++++ Source document

E.g. name = '/a/b/c/sample1.bam', formatter=r"(.*)(?P<id>\d+)\.(.+)") returns:

0:          '/a/b/c/sample1.bam',           // Entire match captured by index
1:          '/a/b/c/sample',                // captured by index
2:          'bam',                          // captured by index
'id':       '1'                             // captured by name
'ext':      '.bam',
'subdir':   ['c', 'b', 'a', '/'],
'subpath':  ['/a/b/c', '/a/b', '/a', '/'],
'path':     '/a/b/c',
'basename': 'sample1',

The code is in ruffus_utility.py:

results = get_all_paths_components(paths, regex_str)
string.format(results[2])

All the magic is hidden inside black boxes filename_transform classes:

class t_suffix_filename_transform(t_filename_transform):
class t_regex_filename_transform(t_filename_transform):
class t_format_filename_transform(t_filename_transform):

formatter(): regex() and suffix()

The previous behaviour with regex() where mismatches fail even if no substitution is made is retained by the use of re.subn(). This is a corner case but I didn’t want user code to break

# filter on ".txt"
input_filenames = ["a.wrong", "b.txt"]
regex("(.txt)$")

# fails, no substitution possible
r"\1"

# fails anyway even through regular expression matches not referenced...
r"output.filename"

@product()

  • Use combinatoric generators from itertools and keep that naming scheme
  • Put all new generators in an combinatorics submodule namespace to avoid breaking user code. (They can imported if necessary.)
  • test code in test/test_combinatorics.py
  • The itertools.product(repeat) parameter doesn’t make sense for Ruffus and will not be used
  • Flexible number of pairs of task / glob / file names + formatter()
  • Only formatter([OPTIONAl_REGEX]) provides the necessary flexibility to construct the output so we won’t bother with suffix and regex
  • Similar to @transform but with extra level of nested-ness
Retain same code for @product and @transform by adding an additional level of indirection:
  • generator wrap around get_strings_in_nested_sequence to convert nested input parameters either to a single flat list of file names or to nested lists of file names

    file_name_parameters.input_param_to_file_name_list (input_params)

++++++++

> **What you need to do**:
(a) Restate the paragraph in the Ruffus notes that begins "The previous behaviour with regex()" in fewer words, keeping its main facts.
(b) From the Ruffus notes, extract the passage from "# fails, no" up to and including "imported if necessary.)" word for word.
(c) According to the Ruffus notes, which parameter of itertools.product will not be used?
Rely only on the Ruffus notes above.

++++ Recorded data

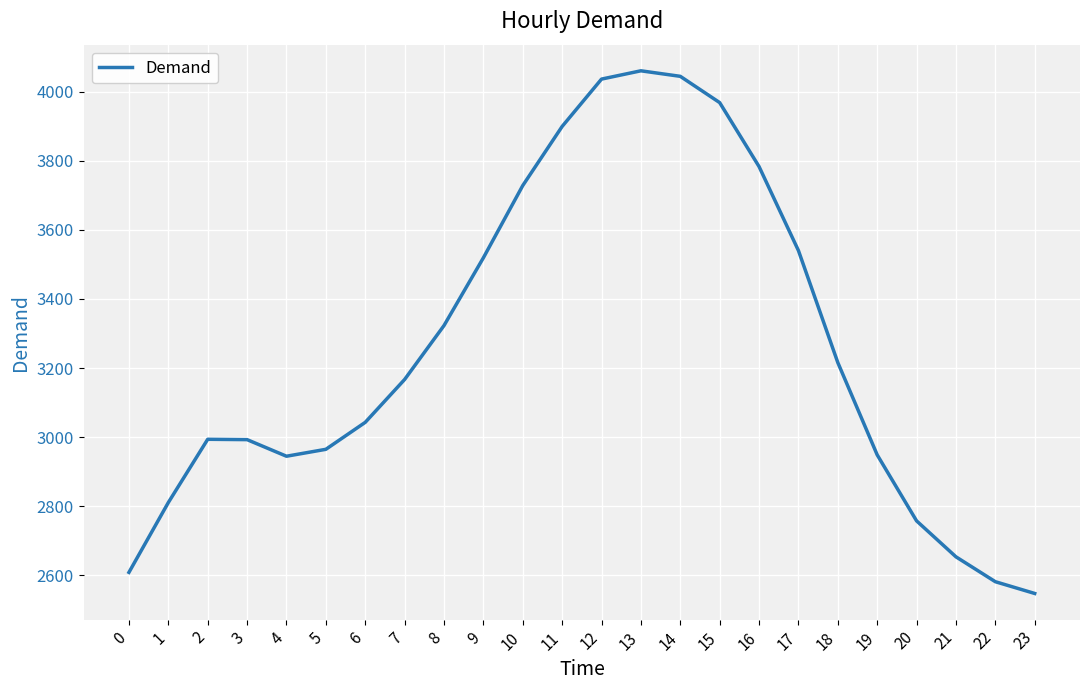

What is the average value?

3256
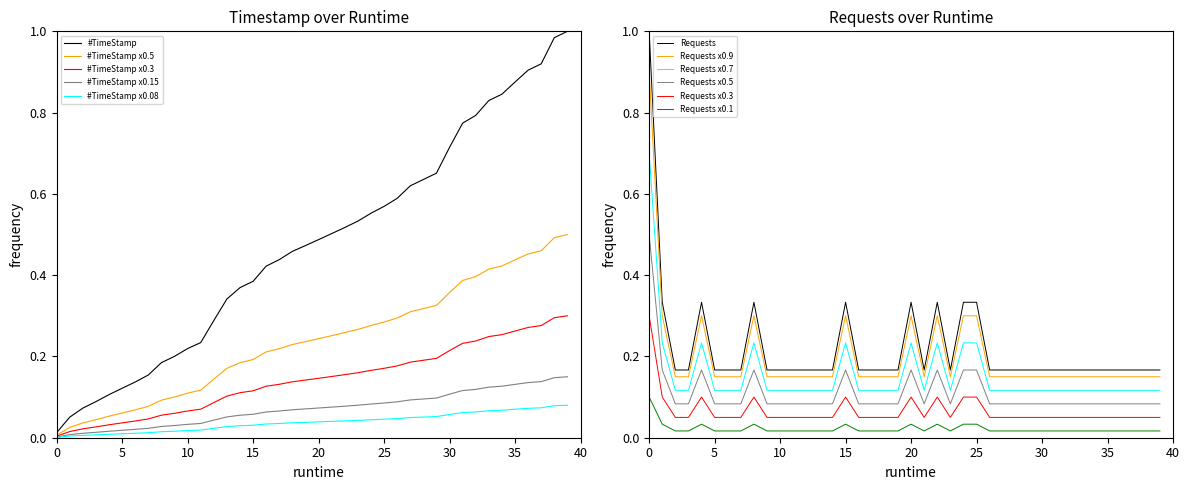

Which has a higher value, 32 or 22?

32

++++++++

> **Answers per task**:
(a) Using re.subn() preserves the earlier regex() behavior, where a mismatch fails even if no substitution is made. This corner case was kept so that user code would not break.

(b)
# fails, no substitution possible
r"\1"

# fails anyway even through regular expression matches not referenced...
r"output.filename"

@product()

  • Use combinatoric generators from itertools and keep that naming scheme
  • Put all new generators in an combinatorics submodule namespace to avoid breaking user code. (They can imported if necessary.)

(c) The repeat parameter, which doesn't make sense for Ruffus.